Greed, capitalism, censorship, and love are just some of the many themes the prolific young playwright Lucy Kirkwood touches upon in Chimerica currently on at the Almeida Theatre. It is a powerful work about a fictionalized American photographer’s search for the “Tank Man” who was infamously photographed with his shopping bags in 1989 during the short lived protests in Tienanmen Square.
Joe Schofield (Stephen Campbell Moore) is the journo who snapped the famous shot and is now in the midst of covering the 2012 US Presidential election. The hot issues being debated this time round are the American jobs being sent to China and cheap labour. Joe finds out that his mysterious “Tank Man” might be living in the states and starts his search. Meanwhile his old friend and adamant smog protester, Zhang Lin (Benedict Wong) is back in Beijing and tells Joe about his neighbour’s death due to the city’s toxic air leading him to be tortured by the police and confronting many haunting memories of his past. What ensues is an intercontinental drama of loss, friendship, love affairs and a surprising resolution.
“Chimerica” was first coined by British historian Niall Ferguson and Economist Moritz Schularick to mean the mutual relationship that has formed between the two major world super powers today; China and America. Kirkwood was fascinated by the idea of the former super power passing the baton to the new super power in the never ending global geopolitical triathlon. Also the idea of who the man is in that picture intrigued her as well and in a recent piece in the Metro, she said she ‘was fascinated by those unexpected consequences of censorship.’ The play looks at how we Westerners are observing China’s rapid paced transformation into an economic super power and accurately conveys the dizzying, whirlwind changes that are taking place there.
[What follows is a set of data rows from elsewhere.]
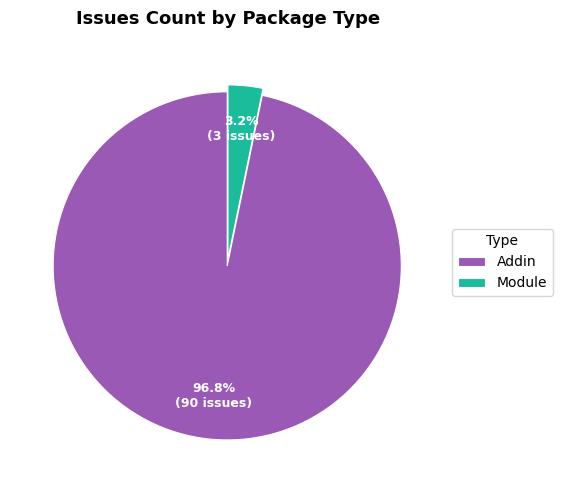

How many segments does this pie chart have?

2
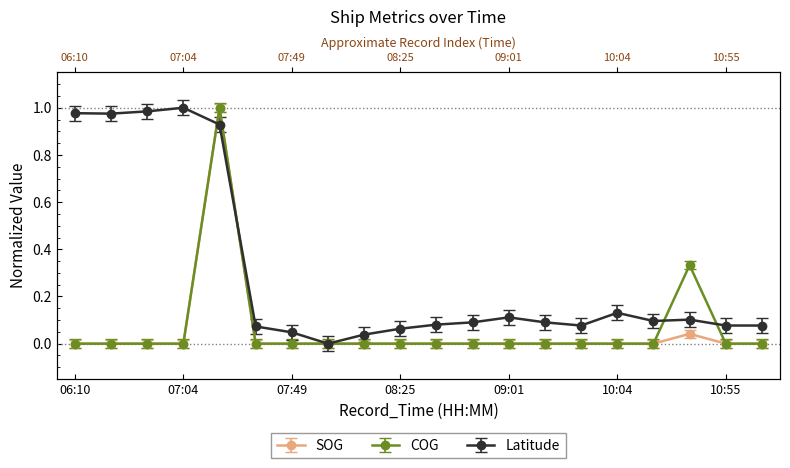

Count the COG values in the range 0 to 1.

20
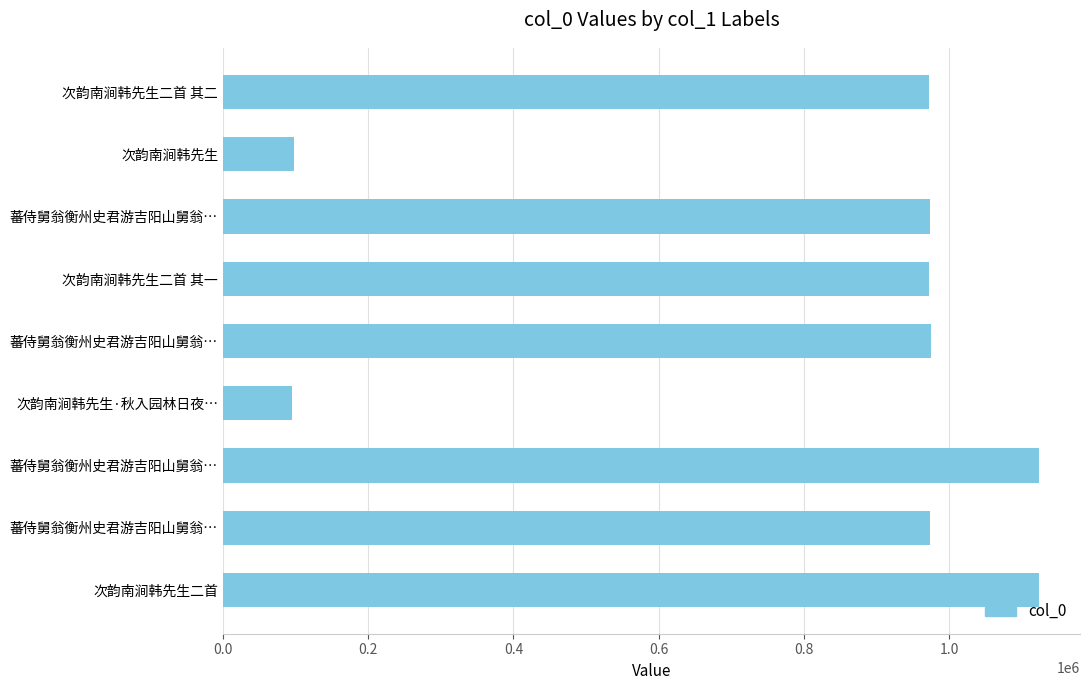

Does the chart contain any negative values?

No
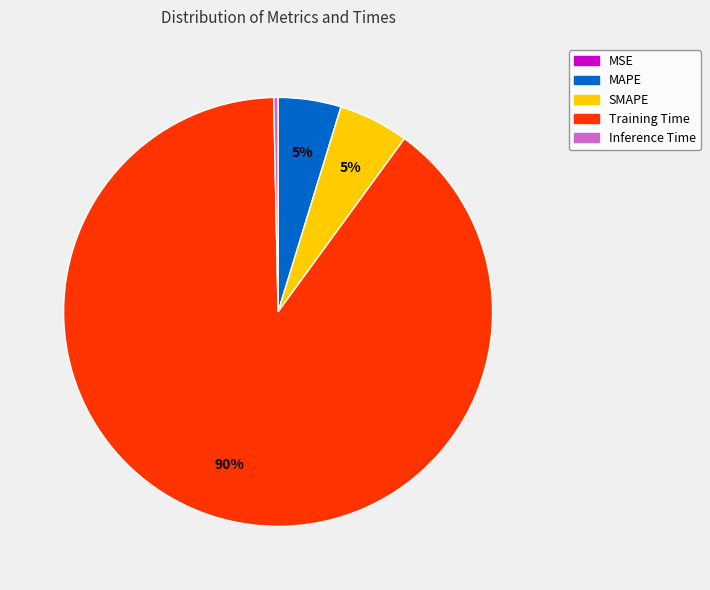

Which category has the biggest portion of the pie?

Training Time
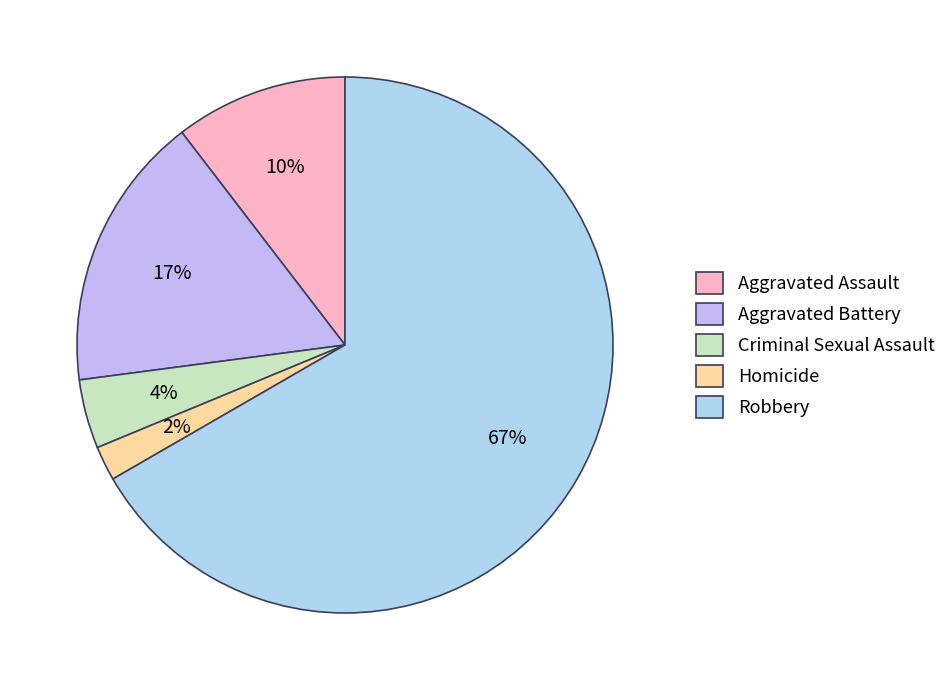

What percentage is NOT represented by Homicide?

97.9%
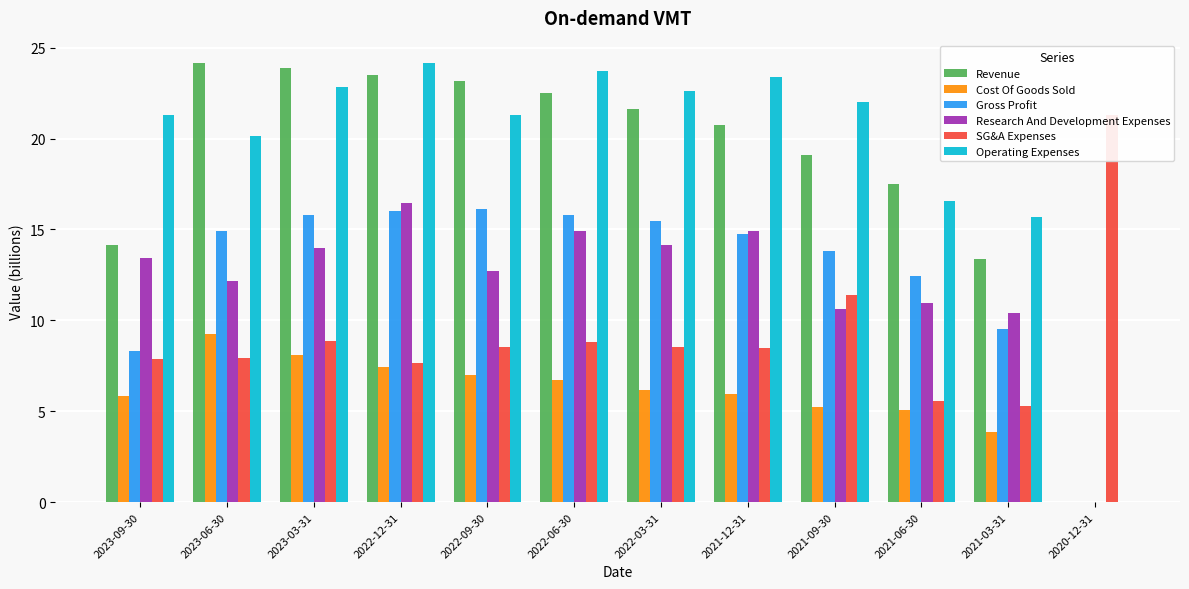

How many data points does each series have?

12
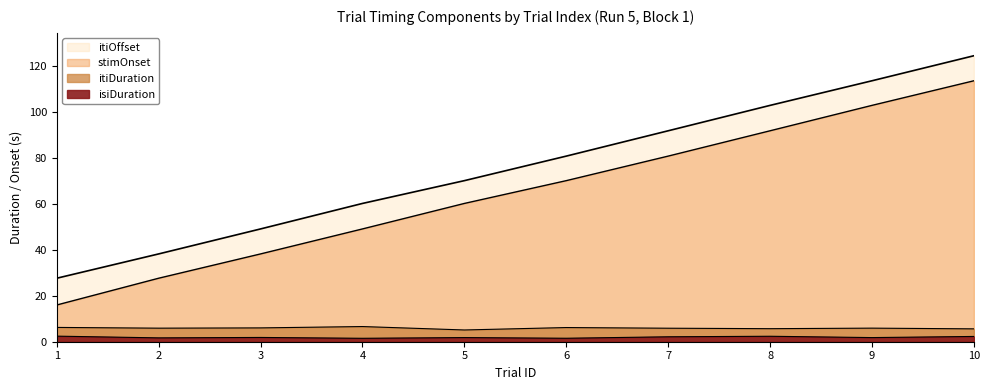

Is the value of trialId at 9 greater than the value of isiDuration at 4?

Yes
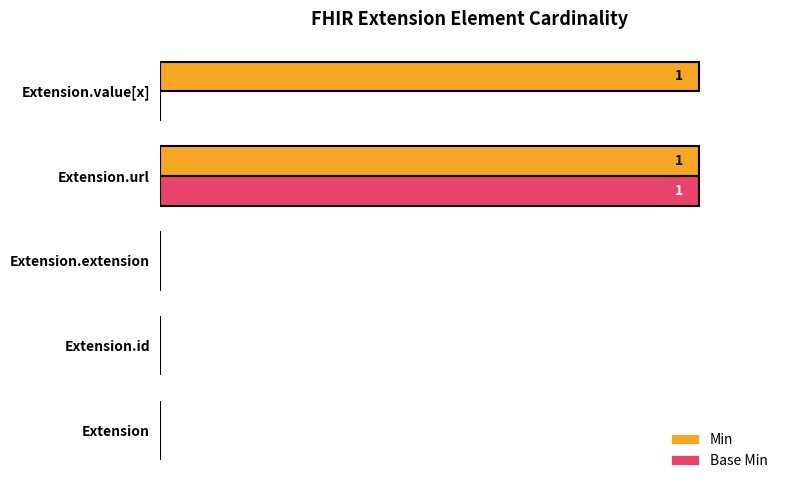

List the series in order of their overall mean, lowest first.

Base Min, Min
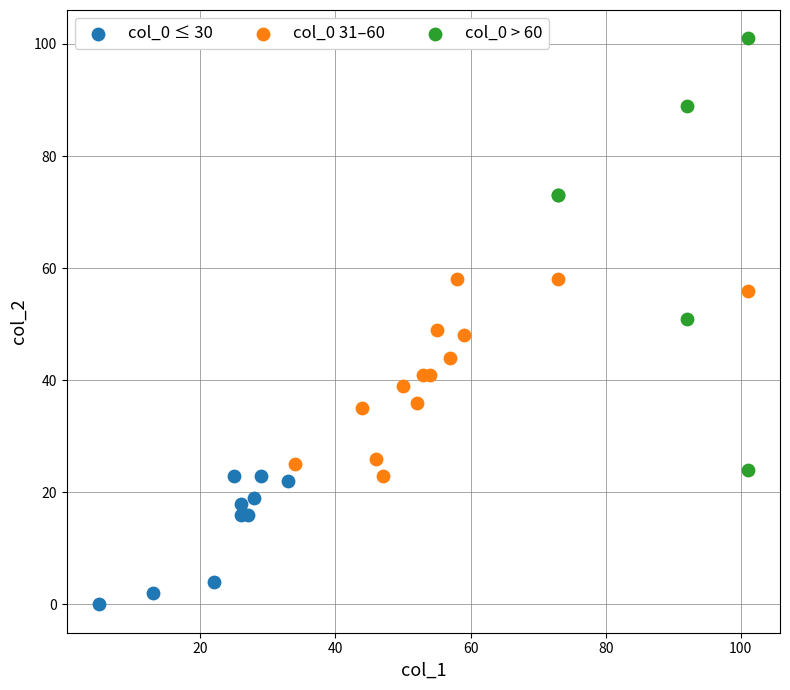

What are all the series names shown in the legend?

col_0 ≤ 30, col_0 31–60, col_0 > 60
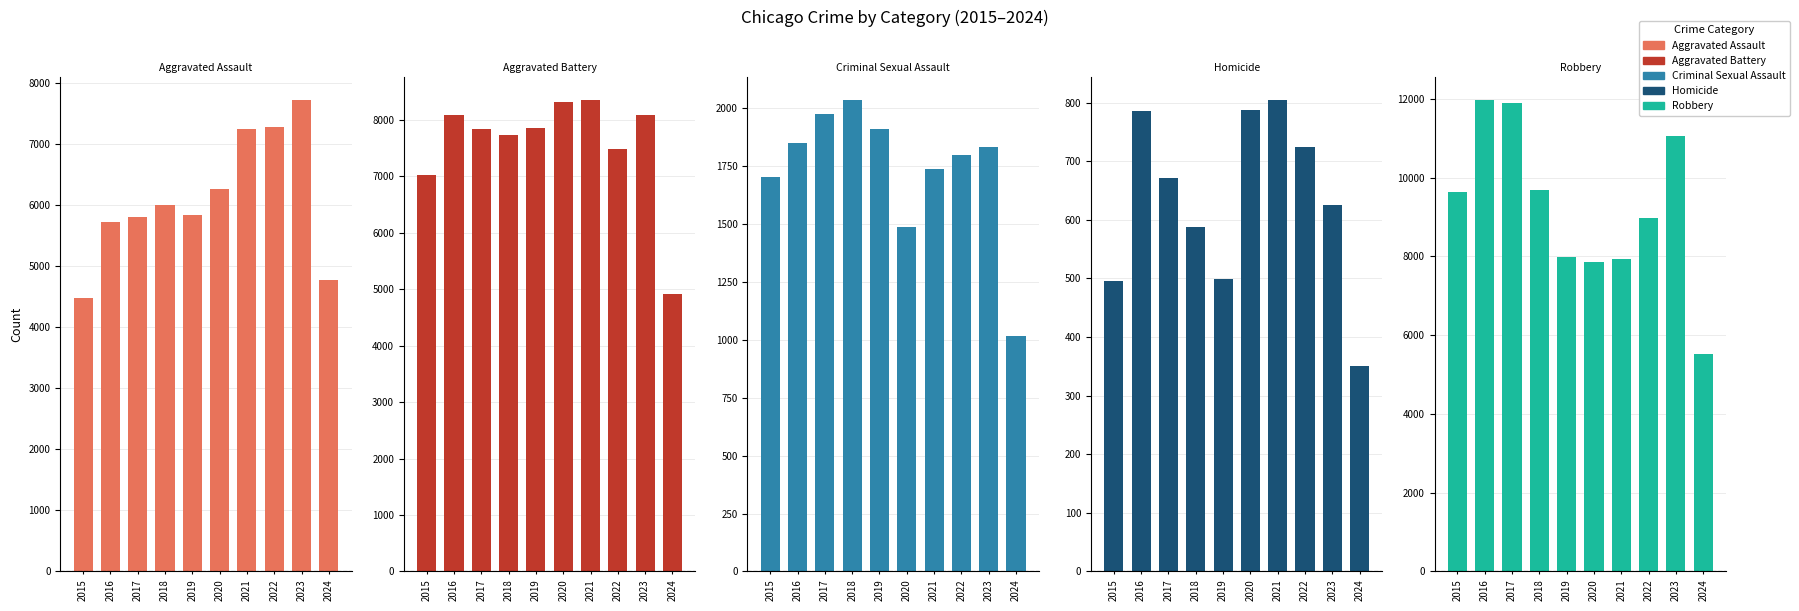

Reading left to right, extract all data points from this chart.

Aggravated Assault: 2015=4480	2016=5713	2017=5793	2018=6001	2019=5841	2020=6265	2021=7242	2022=7280	2023=7710	2024=4773
Aggravated Battery: 2015=7019	2016=8086	2017=7845	2018=7735	2019=7858	2020=8320	2021=8347	2022=7491	2023=8079	2024=4913
Criminal Sexual Assault: 2015=1702	2016=1850	2017=1975	2018=2033	2019=1910	2020=1488	2021=1738	2022=1798	2023=1830	2024=1014
Homicide: 2015=496	2016=786	2017=672	2018=588	2019=499	2020=787	2021=804	2022=724	2023=626	2024=351
Robbery: 2015=9638	2016=11960	2017=11880	2018=9681	2019=7995	2020=7855	2021=7920	2022=8963	2023=11054	2024=5532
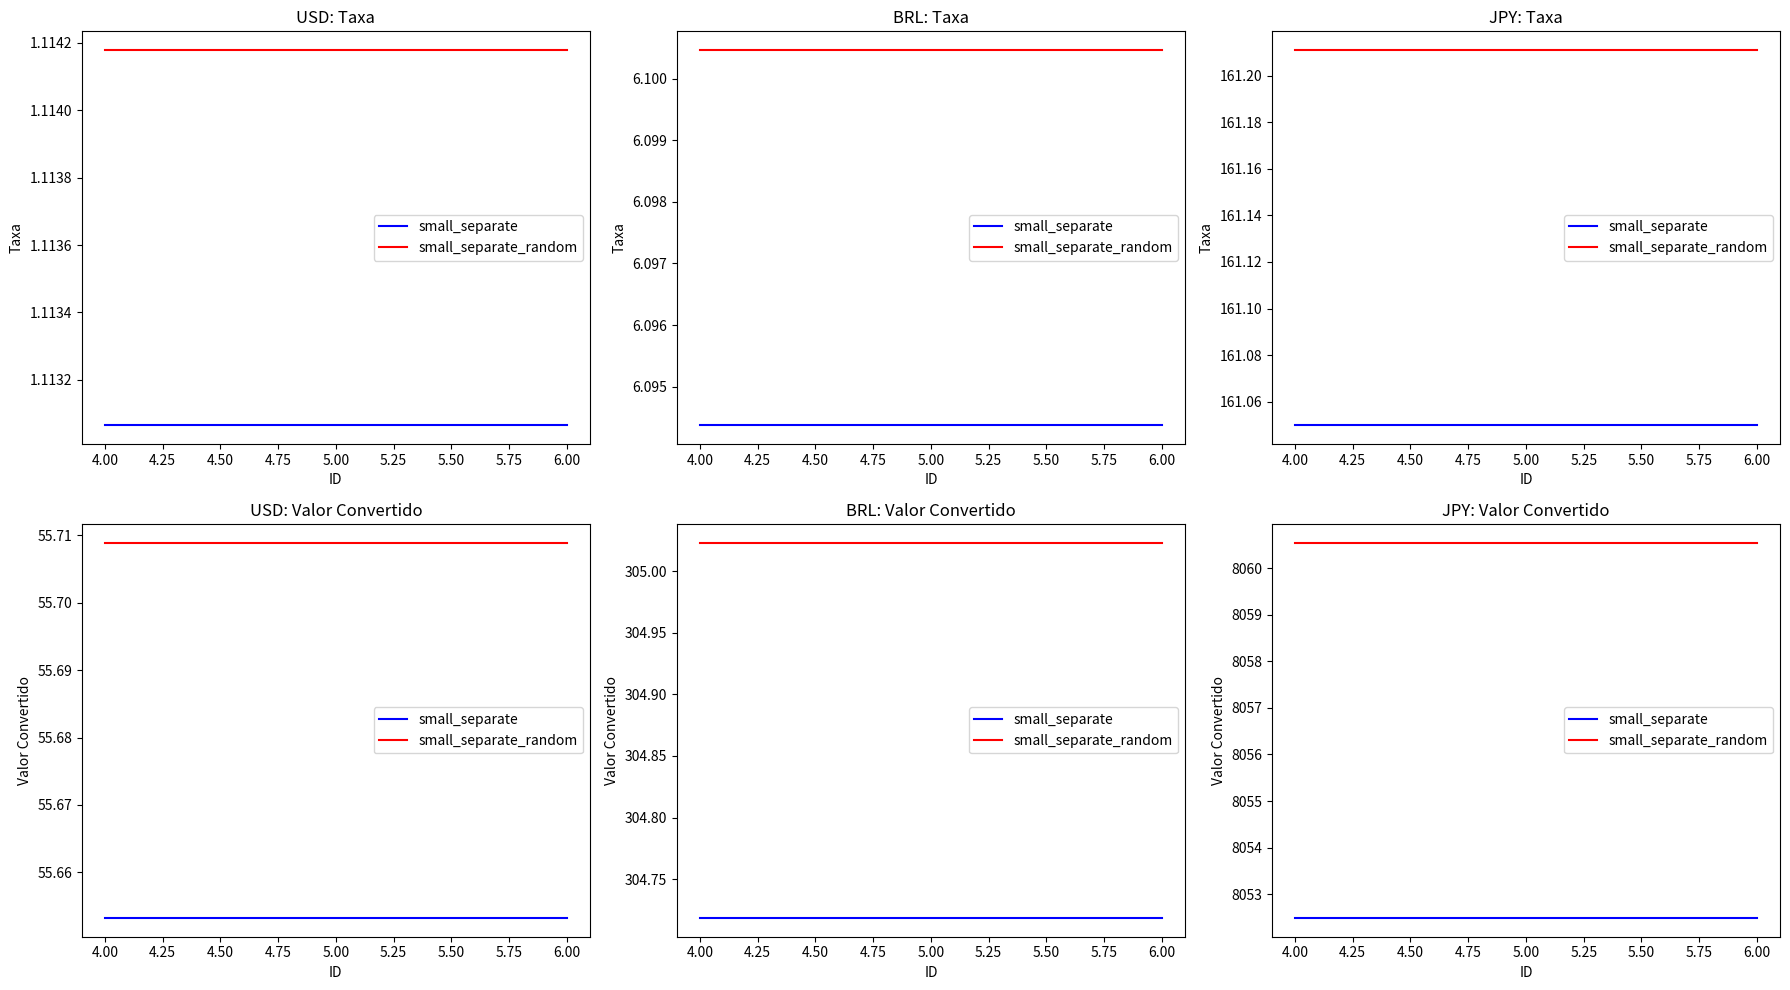

Between 4.00 and 5.00, which series saw the biggest shift?

small_separate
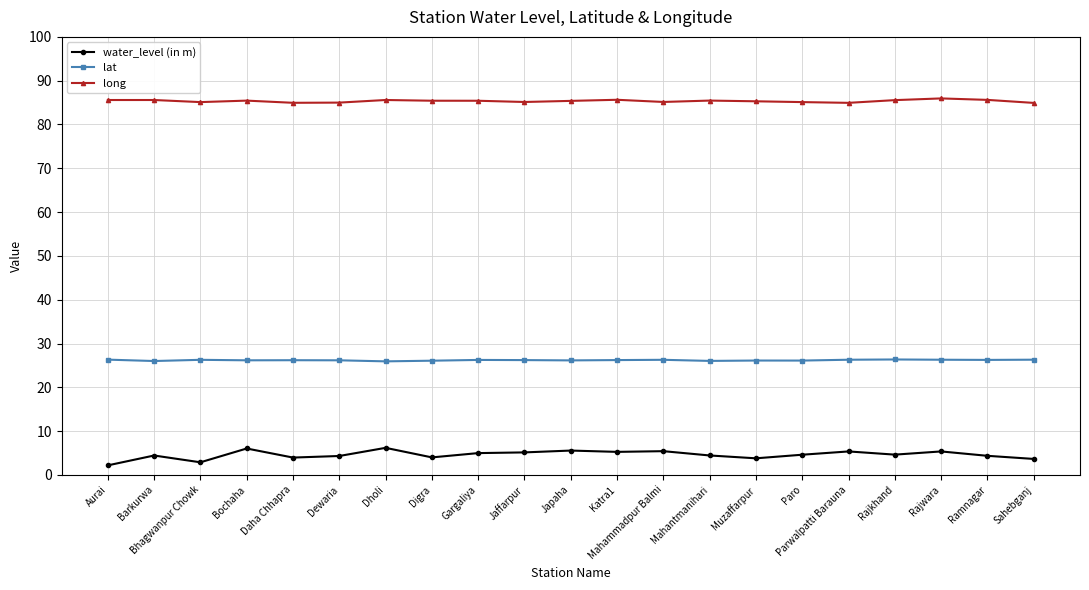

What position from the right is Aurai?

21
Along with the Headlong Theatre Company and Designer Es Devlin, Director Lyndsey Turner managed to stage a 3 hour play which transports the audience from the famous aforementioned Beijing Square, a Beijing apartment, inside a transcontinental economic class cabin to the streets of New York , NYC’s Chinatown and all around various flower shops in Queens. Turner said in an interview with the BBC’s Front Row, that there are nearly 28 different locations. She along with the rest of the team embraced the challenge fully and solved the issue cleverly, by creating a giant white cube with secret doors, that blend into whatever scenic image is projected on to the outer walls so that the door could lead to a Beijing flat or it could be the facade of a Chinatown fishmonger. It’s brilliantly done and moves the story along with bumping hyperactive electronic music as the soundtrack.
The outstanding cast also helped move the narrative along and I was in their grasp for the entirety of the show. Benedict Wong played Zhang Lin absolutely wonderfully with just the right amount of subtlety and emotion. I found Claudie Blakley’s vulnerability as Tessa Kendrick , the English Marketing researcher and Joe’s lover, to be mesmerizing especially in her speech where she genuinely starts to doubt the work she’s invested so much time into. Sean Gilder as Moore’s colleague at the paper was particularly hilarious as was Trevor Cooper in his role as the old-fashioned newspaper editor.
Lucy Kirkwood has been and is one playwright to watch. This play is as entertaining as an any action flick at your local cinema but it will have you laughing throughout and will leave you ruminating about some major global issues. It’s not Fast and Furious 6 but I guarantee it will be just as fun.